** Opening Record set block **
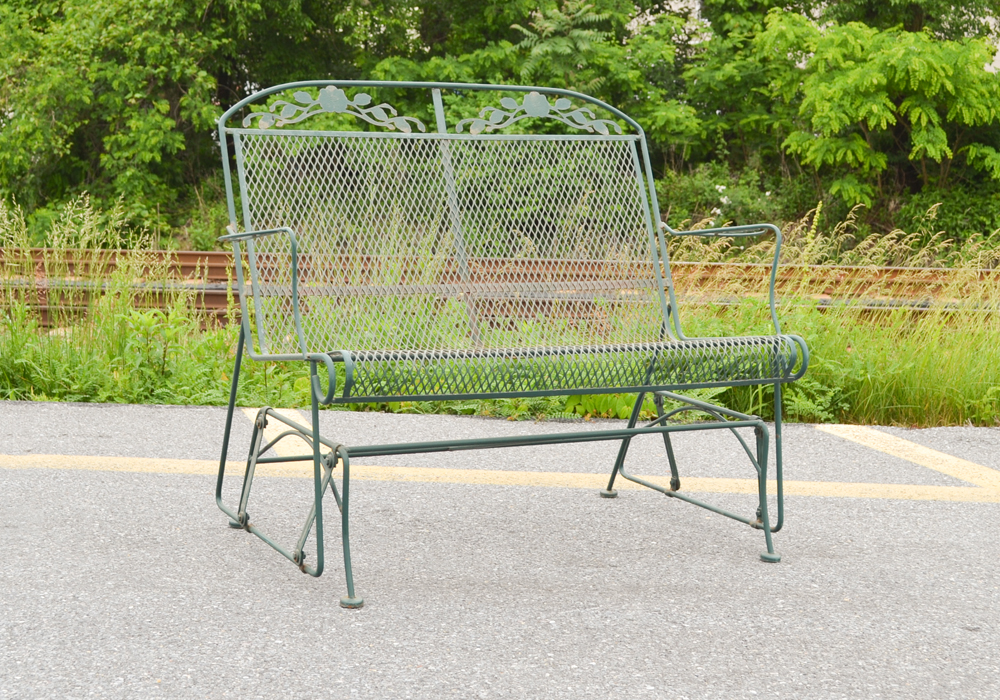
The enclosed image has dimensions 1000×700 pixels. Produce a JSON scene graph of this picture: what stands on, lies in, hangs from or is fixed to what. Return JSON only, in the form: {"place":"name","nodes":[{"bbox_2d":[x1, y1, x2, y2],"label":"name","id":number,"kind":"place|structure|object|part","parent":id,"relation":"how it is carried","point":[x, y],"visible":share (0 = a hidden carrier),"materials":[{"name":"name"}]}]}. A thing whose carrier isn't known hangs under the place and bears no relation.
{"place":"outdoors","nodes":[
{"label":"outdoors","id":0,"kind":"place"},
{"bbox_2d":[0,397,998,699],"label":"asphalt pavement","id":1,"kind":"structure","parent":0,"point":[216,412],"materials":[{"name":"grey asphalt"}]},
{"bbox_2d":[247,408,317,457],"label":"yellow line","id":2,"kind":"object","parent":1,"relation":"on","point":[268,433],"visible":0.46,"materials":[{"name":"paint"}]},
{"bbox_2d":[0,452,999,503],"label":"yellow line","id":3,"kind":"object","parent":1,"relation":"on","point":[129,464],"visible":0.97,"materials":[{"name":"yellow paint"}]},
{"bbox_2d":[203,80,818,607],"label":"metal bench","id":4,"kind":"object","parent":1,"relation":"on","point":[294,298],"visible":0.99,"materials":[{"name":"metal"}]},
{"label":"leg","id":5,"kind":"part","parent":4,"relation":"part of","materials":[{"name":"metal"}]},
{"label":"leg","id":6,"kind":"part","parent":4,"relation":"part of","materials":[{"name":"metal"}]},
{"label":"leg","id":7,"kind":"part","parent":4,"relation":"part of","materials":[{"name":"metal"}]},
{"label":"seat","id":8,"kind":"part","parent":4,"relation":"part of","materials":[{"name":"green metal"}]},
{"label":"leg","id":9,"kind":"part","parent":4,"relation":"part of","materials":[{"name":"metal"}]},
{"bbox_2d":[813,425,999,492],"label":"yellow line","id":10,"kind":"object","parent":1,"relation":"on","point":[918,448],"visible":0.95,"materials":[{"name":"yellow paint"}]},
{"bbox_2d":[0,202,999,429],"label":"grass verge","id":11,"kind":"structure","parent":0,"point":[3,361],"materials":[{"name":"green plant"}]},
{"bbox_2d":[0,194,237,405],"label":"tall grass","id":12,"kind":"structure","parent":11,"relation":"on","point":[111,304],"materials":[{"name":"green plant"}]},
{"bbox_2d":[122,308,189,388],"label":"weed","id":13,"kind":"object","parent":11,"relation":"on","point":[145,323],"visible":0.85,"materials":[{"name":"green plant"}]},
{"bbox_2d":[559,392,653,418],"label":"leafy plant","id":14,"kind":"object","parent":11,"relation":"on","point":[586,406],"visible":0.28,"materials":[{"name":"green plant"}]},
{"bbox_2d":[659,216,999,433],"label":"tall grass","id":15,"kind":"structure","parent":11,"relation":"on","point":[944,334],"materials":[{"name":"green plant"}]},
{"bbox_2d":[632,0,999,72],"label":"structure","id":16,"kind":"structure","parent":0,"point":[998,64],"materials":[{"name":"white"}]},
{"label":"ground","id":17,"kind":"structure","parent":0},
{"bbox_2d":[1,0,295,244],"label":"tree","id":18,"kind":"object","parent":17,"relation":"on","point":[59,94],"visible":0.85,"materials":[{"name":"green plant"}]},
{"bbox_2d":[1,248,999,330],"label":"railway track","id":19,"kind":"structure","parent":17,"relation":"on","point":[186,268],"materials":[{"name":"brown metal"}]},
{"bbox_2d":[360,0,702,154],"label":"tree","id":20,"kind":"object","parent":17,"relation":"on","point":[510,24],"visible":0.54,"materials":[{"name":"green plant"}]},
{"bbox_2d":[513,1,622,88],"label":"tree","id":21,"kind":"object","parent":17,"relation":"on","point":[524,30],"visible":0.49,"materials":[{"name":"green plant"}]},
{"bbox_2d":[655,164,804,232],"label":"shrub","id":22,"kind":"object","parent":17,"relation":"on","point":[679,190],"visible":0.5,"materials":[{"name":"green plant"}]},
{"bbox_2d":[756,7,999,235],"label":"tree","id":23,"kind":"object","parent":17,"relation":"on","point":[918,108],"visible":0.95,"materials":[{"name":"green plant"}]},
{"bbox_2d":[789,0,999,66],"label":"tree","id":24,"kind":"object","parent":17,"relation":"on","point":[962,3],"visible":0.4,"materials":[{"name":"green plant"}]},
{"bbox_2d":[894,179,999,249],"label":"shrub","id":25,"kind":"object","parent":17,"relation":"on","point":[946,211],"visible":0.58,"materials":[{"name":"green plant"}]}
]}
** Closing Record set block **
◆ **Exercise brief**
Write out every entry exactly. Pictures do not belong in the copy.

◆ **Reply to the exercise**
The enclosed image has dimensions 1000×700 pixels. Produce a JSON scene graph of this picture: what stands on, lies in, hangs from or is fixed to what. Return JSON only, in the form: {"place":"name","nodes":[{"bbox_2d":[x1, y1, x2, y2],"label":"name","id":number,"kind":"place|structure|object|part","parent":id,"relation":"how it is carried","point":[x, y],"visible":share (0 = a hidden carrier),"materials":[{"name":"name"}]}]}. A thing whose carrier isn't known hangs under the place and bears no relation.
{"place":"outdoors","nodes":[
{"label":"outdoors","id":0,"kind":"place"},
{"bbox_2d":[0,397,998,699],"label":"asphalt pavement","id":1,"kind":"structure","parent":0,"point":[216,412],"materials":[{"name":"grey asphalt"}]},
{"bbox_2d":[247,408,317,457],"label":"yellow line","id":2,"kind":"object","parent":1,"relation":"on","point":[268,433],"visible":0.46,"materials":[{"name":"paint"}]},
{"bbox_2d":[0,452,999,503],"label":"yellow line","id":3,"kind":"object","parent":1,"relation":"on","point":[129,464],"visible":0.97,"materials":[{"name":"yellow paint"}]},
{"bbox_2d":[203,80,818,607],"label":"metal bench","id":4,"kind":"object","parent":1,"relation":"on","point":[294,298],"visible":0.99,"materials":[{"name":"metal"}]},
{"label":"leg","id":5,"kind":"part","parent":4,"relation":"part of","materials":[{"name":"metal"}]},
{"label":"leg","id":6,"kind":"part","parent":4,"relation":"part of","materials":[{"name":"metal"}]},
{"label":"leg","id":7,"kind":"part","parent":4,"relation":"part of","materials":[{"name":"metal"}]},
{"label":"seat","id":8,"kind":"part","parent":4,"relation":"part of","materials":[{"name":"green metal"}]},
{"label":"leg","id":9,"kind":"part","parent":4,"relation":"part of","materials":[{"name":"metal"}]},
{"bbox_2d":[813,425,999,492],"label":"yellow line","id":10,"kind":"object","parent":1,"relation":"on","point":[918,448],"visible":0.95,"materials":[{"name":"yellow paint"}]},
{"bbox_2d":[0,202,999,429],"label":"grass verge","id":11,"kind":"structure","parent":0,"point":[3,361],"materials":[{"name":"green plant"}]},
{"bbox_2d":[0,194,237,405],"label":"tall grass","id":12,"kind":"structure","parent":11,"relation":"on","point":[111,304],"materials":[{"name":"green plant"}]},
{"bbox_2d":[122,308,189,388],"label":"weed","id":13,"kind":"object","parent":11,"relation":"on","point":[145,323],"visible":0.85,"materials":[{"name":"green plant"}]},
{"bbox_2d":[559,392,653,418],"label":"leafy plant","id":14,"kind":"object","parent":11,"relation":"on","point":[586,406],"visible":0.28,"materials":[{"name":"green plant"}]},
{"bbox_2d":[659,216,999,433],"label":"tall grass","id":15,"kind":"structure","parent":11,"relation":"on","point":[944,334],"materials":[{"name":"green plant"}]},
{"bbox_2d":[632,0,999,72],"label":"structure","id":16,"kind":"structure","parent":0,"point":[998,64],"materials":[{"name":"white"}]},
{"label":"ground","id":17,"kind":"structure","parent":0},
{"bbox_2d":[1,0,295,244],"label":"tree","id":18,"kind":"object","parent":17,"relation":"on","point":[59,94],"visible":0.85,"materials":[{"name":"green plant"}]},
{"bbox_2d":[1,248,999,330],"label":"railway track","id":19,"kind":"structure","parent":17,"relation":"on","point":[186,268],"materials":[{"name":"brown metal"}]},
{"bbox_2d":[360,0,702,154],"label":"tree","id":20,"kind":"object","parent":17,"relation":"on","point":[510,24],"visible":0.54,"materials":[{"name":"green plant"}]},
{"bbox_2d":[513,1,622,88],"label":"tree","id":21,"kind":"object","parent":17,"relation":"on","point":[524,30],"visible":0.49,"materials":[{"name":"green plant"}]},
{"bbox_2d":[655,164,804,232],"label":"shrub","id":22,"kind":"object","parent":17,"relation":"on","point":[679,190],"visible":0.5,"materials":[{"name":"green plant"}]},
{"bbox_2d":[756,7,999,235],"label":"tree","id":23,"kind":"object","parent":17,"relation":"on","point":[918,108],"visible":0.95,"materials":[{"name":"green plant"}]},
{"bbox_2d":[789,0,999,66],"label":"tree","id":24,"kind":"object","parent":17,"relation":"on","point":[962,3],"visible":0.4,"materials":[{"name":"green plant"}]},
{"bbox_2d":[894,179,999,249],"label":"shrub","id":25,"kind":"object","parent":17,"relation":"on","point":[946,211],"visible":0.58,"materials":[{"name":"green plant"}]}
]}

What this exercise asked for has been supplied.